Sociedade

OMS revela que 10% de vítimas da Covid-19 são trabalhadores de saúde

O chefe da agência afirma que o mundo têm uma “dívida enorme” com estes profissionais; médicos, funcionários, técnicos e auxiliares sofrem exaustão física e psicológica após meses de trabalho; OMS publicou guias de orientação e treinamento.

O diretor-geral da Organização Mundial da Saúde, OMS, Tedros Ghebreyesus, destacou esta sexta-feira o esforço dos trabalhadores de saúde de todo o mundo, dizendo que “a pandemia mostrou que não há saúde sem profissionais de saúde.”

Cerca de 10% de todos os casos de Covid-19 foram notificados em profissionais do setor. Até sexta-feira, havia mais de 13,5 milhões de casos e pelo menos 585 mil mortes.

Tributo a uma enfermeira que perdeu a vida com Covid-19 em um hospital em Madri, em abril. Foto: Luis Díaz Izquierdo

Homenagens

Esta semana, Tedros prestou tributo às vítimas da Covid e aos agentes de saúde durante uma cerimônia na Espanha ao lado do rei Felipe VI e do primeiro-ministro Pedro Sánchez.

No dia 14, feriado nacional na França, homenageou ao lado do presidente do país, Emmanuel Macron, ao pessoal da saúde na linha de frente da batalha contra a pandemia.
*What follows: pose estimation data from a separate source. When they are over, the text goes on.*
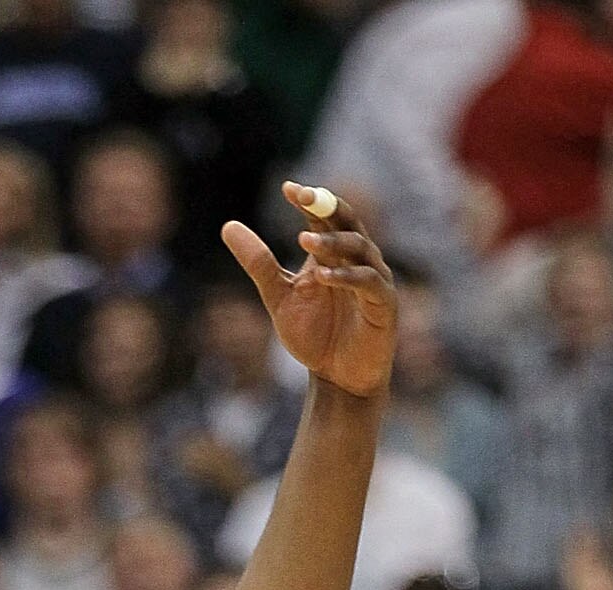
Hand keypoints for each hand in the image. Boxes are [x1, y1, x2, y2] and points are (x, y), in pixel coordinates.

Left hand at [223, 184, 396, 399]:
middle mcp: (357, 258)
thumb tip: (228, 226)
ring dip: (332, 243)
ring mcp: (374, 278)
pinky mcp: (384, 303)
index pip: (324, 215)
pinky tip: (322, 276)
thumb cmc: (314, 336)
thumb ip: (259, 264)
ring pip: (359, 247)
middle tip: (302, 197)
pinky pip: (367, 282)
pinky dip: (346, 276)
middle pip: (347, 221)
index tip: (287, 188)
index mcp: (333, 253)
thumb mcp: (278, 297)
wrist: (337, 379)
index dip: (309, 200)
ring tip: (304, 240)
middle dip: (326, 206)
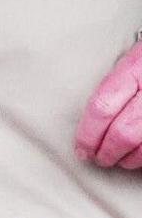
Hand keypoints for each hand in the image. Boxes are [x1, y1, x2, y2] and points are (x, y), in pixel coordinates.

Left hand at [75, 39, 141, 168]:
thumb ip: (115, 84)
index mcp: (135, 68)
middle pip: (123, 132)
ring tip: (119, 159)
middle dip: (106, 151)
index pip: (102, 106)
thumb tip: (89, 118)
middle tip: (97, 157)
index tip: (81, 147)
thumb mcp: (133, 58)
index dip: (87, 133)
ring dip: (128, 159)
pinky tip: (139, 156)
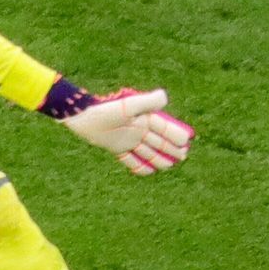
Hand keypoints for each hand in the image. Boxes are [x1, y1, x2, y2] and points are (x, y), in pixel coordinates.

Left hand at [63, 88, 192, 174]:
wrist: (83, 118)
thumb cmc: (106, 110)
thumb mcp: (128, 105)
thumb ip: (147, 102)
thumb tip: (164, 98)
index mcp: (143, 118)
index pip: (164, 128)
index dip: (175, 134)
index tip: (186, 142)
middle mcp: (137, 129)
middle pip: (158, 141)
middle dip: (171, 148)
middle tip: (183, 156)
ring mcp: (128, 139)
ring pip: (147, 151)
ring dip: (158, 158)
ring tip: (170, 165)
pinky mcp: (117, 148)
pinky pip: (131, 159)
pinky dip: (139, 166)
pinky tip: (148, 171)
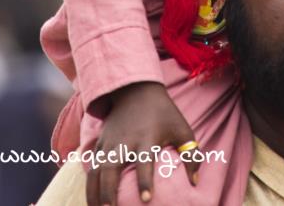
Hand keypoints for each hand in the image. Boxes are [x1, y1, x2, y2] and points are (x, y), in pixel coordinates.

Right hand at [86, 81, 199, 205]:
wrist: (136, 89)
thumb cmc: (163, 113)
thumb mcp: (181, 128)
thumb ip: (191, 154)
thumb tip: (195, 182)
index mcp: (147, 138)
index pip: (144, 162)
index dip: (145, 181)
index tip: (146, 200)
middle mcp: (125, 141)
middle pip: (111, 168)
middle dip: (108, 191)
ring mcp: (109, 142)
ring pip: (96, 170)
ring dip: (94, 193)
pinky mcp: (100, 143)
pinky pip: (91, 166)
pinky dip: (89, 184)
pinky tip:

Segundo Tedros, “os dois países estão reconhecendo corretamente a incrível contribuição dos trabalhadores da saúde.” Ele destacou o aumento salarial que foi dado aos profissionais do setor franceses.

Dívida

O chefe da OMS disse que todos têm uma dívida enorme para com os trabalhadores da saúde, “não apenas porque cuidaram dos doentes, mas porque arriscaram suas vidas para cumprir seu dever.”

Muitos também sofrem exaustão física e psicológica após meses trabalhando em ambientes extremamente difíceis. Para apoiar estes profissionais, a OMS publicou guias de orientação e treinamento.

Nesse momento, a agência realiza pesquisas para entender melhor como a infecção ocorre entre os profissionais de saúde e quais os maiores fatores de risco.

A OMS também está enviando milhões de itens de equipamento de proteção para países de todo o mundo e assegurando que o devido funcionamento das instalações hospitalares.

ONU/Manuel Elias
O convidado da entrevista da OMS a jornalistas, nesta sexta-feira, foi o subsecretário-geral das Nações Unidas para Assuntos Humanitários, Mark Lowcock.

Ajuda

Para Tedros Ghebreyesus, é preciso lembrar que a pandemia não é a única crise do mundo. Muitos países, especialmente na África e no Oriente Médio, ainda sofrem com anos de conflito e outras crises humanitárias.

O convidado da entrevista da OMS a jornalistas, nesta sexta-feira, foi o subsecretário-geral das Nações Unidas para Assuntos Humanitários, Mark Lowcock. O chefe humanitário falou sobre o novo apelo de US$ 10,3 bilhões para o Plano Global de Resposta Humanitária à Covid-19.

Segundo o plano, a pandemia e as suas restrições estão afetando 220 milhões de pessoas que vivem em situações de emergência prolongada.